By Komfie Manalo
Property management and financial services consultant Colliers Philippines said Tuesday that the local real estate market is correcting its prices, making it attractive for condominium and residential unit buyers.
Colliers' director for research Joey Bondoc said President Ferdinand Marcos Jr.'s policy statement in his third State of the Nation Address (SONA), banning Philippine offshore gaming operators (POGOs), would profoundly impact the property space.
"The total banning of POGO will only dampen the already slow takeups for residential units. It will also exacerbate the rising residential vacancy and slower growth in prices and lease rates," he said, adding that the vacancy rate could hit 19 percent with the total ban on POGOs.

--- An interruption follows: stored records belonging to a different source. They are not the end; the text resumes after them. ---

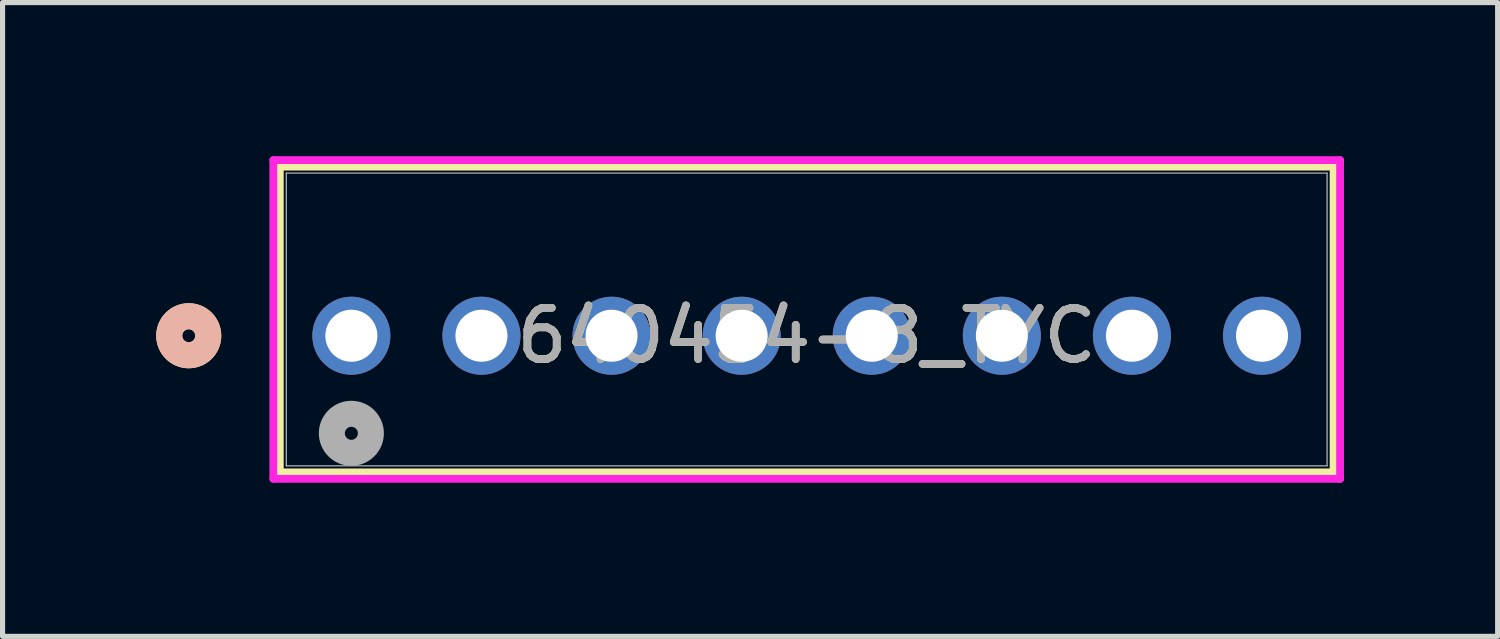
<source format=kicad_pcb>
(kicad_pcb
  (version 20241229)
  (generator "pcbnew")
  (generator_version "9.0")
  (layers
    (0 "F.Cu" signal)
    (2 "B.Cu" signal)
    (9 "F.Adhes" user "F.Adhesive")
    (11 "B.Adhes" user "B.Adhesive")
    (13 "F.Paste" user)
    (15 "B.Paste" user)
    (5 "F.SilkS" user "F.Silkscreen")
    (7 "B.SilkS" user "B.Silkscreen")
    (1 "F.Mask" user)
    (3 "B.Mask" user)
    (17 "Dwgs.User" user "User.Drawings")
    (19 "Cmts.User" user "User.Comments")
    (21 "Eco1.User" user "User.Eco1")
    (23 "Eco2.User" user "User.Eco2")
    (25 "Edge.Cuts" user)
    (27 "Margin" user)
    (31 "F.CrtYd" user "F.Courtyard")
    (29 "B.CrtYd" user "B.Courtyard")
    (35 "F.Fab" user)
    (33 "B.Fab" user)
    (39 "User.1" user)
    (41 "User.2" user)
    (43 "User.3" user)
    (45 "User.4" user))
  (footprint "640454-8_TYC"
    (layer "F.Cu")
    (at 3.81 3.505)
    (property "Reference" "640454-8_TYC" (at 8.89 0 0) (unlocked yes) (layer "F.SilkS") (effects (font (size 1 1) (thickness 0.15))))
    (attr through_hole)
    (fp_line (start -1.397 -3.302) (end -1.397 2.667) (stroke (width 0.152) (type solid)) (layer "F.SilkS"))
    (fp_line (start -1.397 2.667) (end 19.177 2.667) (stroke (width 0.152) (type solid)) (layer "F.SilkS"))
    (fp_line (start 19.177 -3.302) (end -1.397 -3.302) (stroke (width 0.152) (type solid)) (layer "F.SilkS"))
    (fp_line (start 19.177 2.667) (end 19.177 -3.302) (stroke (width 0.152) (type solid)) (layer "F.SilkS"))
    (fp_circle (center -3.175 0) (end -2.794 0) (stroke (width 0.508) (type solid)) (fill no) (layer "F.SilkS"))
    (fp_circle (center -3.175 0) (end -2.794 0) (stroke (width 0.508) (type solid)) (fill no) (layer "B.SilkS"))
    (fp_line (start -1.524 -3.429) (end -1.524 2.794) (stroke (width 0.152) (type solid)) (layer "F.CrtYd"))
    (fp_line (start -1.524 2.794) (end 19.304 2.794) (stroke (width 0.152) (type solid)) (layer "F.CrtYd"))
    (fp_line (start 19.304 -3.429) (end -1.524 -3.429) (stroke (width 0.152) (type solid)) (layer "F.CrtYd"))
    (fp_line (start 19.304 2.794) (end 19.304 -3.429) (stroke (width 0.152) (type solid)) (layer "F.CrtYd"))
    (fp_line (start -1.27 -3.175) (end -1.27 2.54) (stroke (width 0.025) (type solid)) (layer "F.Fab"))
    (fp_line (start -1.27 2.54) (end 19.05 2.54) (stroke (width 0.025) (type solid)) (layer "F.Fab"))
    (fp_line (start 19.05 -3.175) (end -1.27 -3.175) (stroke (width 0.025) (type solid)) (layer "F.Fab"))
    (fp_line (start 19.05 2.54) (end 19.05 -3.175) (stroke (width 0.025) (type solid)) (layer "F.Fab"))
    (fp_circle (center 0 1.905) (end 0.381 1.905) (stroke (width 0.508) (type solid)) (fill no) (layer "F.Fab"))
    (fp_text user "${REFERENCE}" (at 8.89 0 0) (unlocked yes) (layer "F.Fab") (effects (font (size 1 1) (thickness 0.15))))
    (pad "1" thru_hole circle (at 0 0) (size 1.524 1.524) (drill 1.016) (layers "*.Cu" "*.Mask"))
    (pad "2" thru_hole circle (at 2.54 0) (size 1.524 1.524) (drill 1.016) (layers "*.Cu" "*.Mask"))
    (pad "3" thru_hole circle (at 5.08 0) (size 1.524 1.524) (drill 1.016) (layers "*.Cu" "*.Mask"))
    (pad "4" thru_hole circle (at 7.62 0) (size 1.524 1.524) (drill 1.016) (layers "*.Cu" "*.Mask"))
    (pad "5" thru_hole circle (at 10.16 0) (size 1.524 1.524) (drill 1.016) (layers "*.Cu" "*.Mask"))
    (pad "6" thru_hole circle (at 12.7 0) (size 1.524 1.524) (drill 1.016) (layers "*.Cu" "*.Mask"))
    (pad "7" thru_hole circle (at 15.24 0) (size 1.524 1.524) (drill 1.016) (layers "*.Cu" "*.Mask"))
    (pad "8" thru_hole circle (at 17.78 0) (size 1.524 1.524) (drill 1.016) (layers "*.Cu" "*.Mask")))
  (gr_rect
    (start -3 -3)
    (end 26.19 9.375)
    (stroke (width 0.1) (type default))
    (fill no)
    (layer "Edge.Cuts")))
</source>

He said that there had already been an exodus of POGO at the height of the coronavirus disease 2019 pandemic, even before the President's.
He added that around that time, the vacancy rate in the fourth quarter of 2021 was 17.9%. The current vacancy rate is 17%.
But Bondoc added that this condition has corrected the prices in Metro Manila's residential market.
During the surge of condominium takeups in 2019, attributed to the demand from POGO workers, Colliers Philippines data showed that the price per square meter increased by 10.9 percent quarter-on-quarter in the fourth quarter of 2019.
From a double-digit price increase in the residential market at the height of offshore gaming operations in the country, Bondoc said the POGO exodus has eased the price growth rate in
Metro Manila to around 2 to 3 percent over the next two years.
"It already corrected even the President made that directive. The lease rates are already recovering but in a corrected manner as we see rents to increase between 2 to 3 percent from 2024 to 2026," he added.
Supply and demand
Bondoc said developers delivered 11,300 residential units in NCR in 2023, close to the 11,700 units turned over in 2018 due to the surge in demand from POGO employees.
"Take note that these are projects launched at the height of the POGO demand in 2018," he said.
Bondoc said despite the POGO exodus, these new units are expected to be taken up by local investors, especially overseas Filipino workers.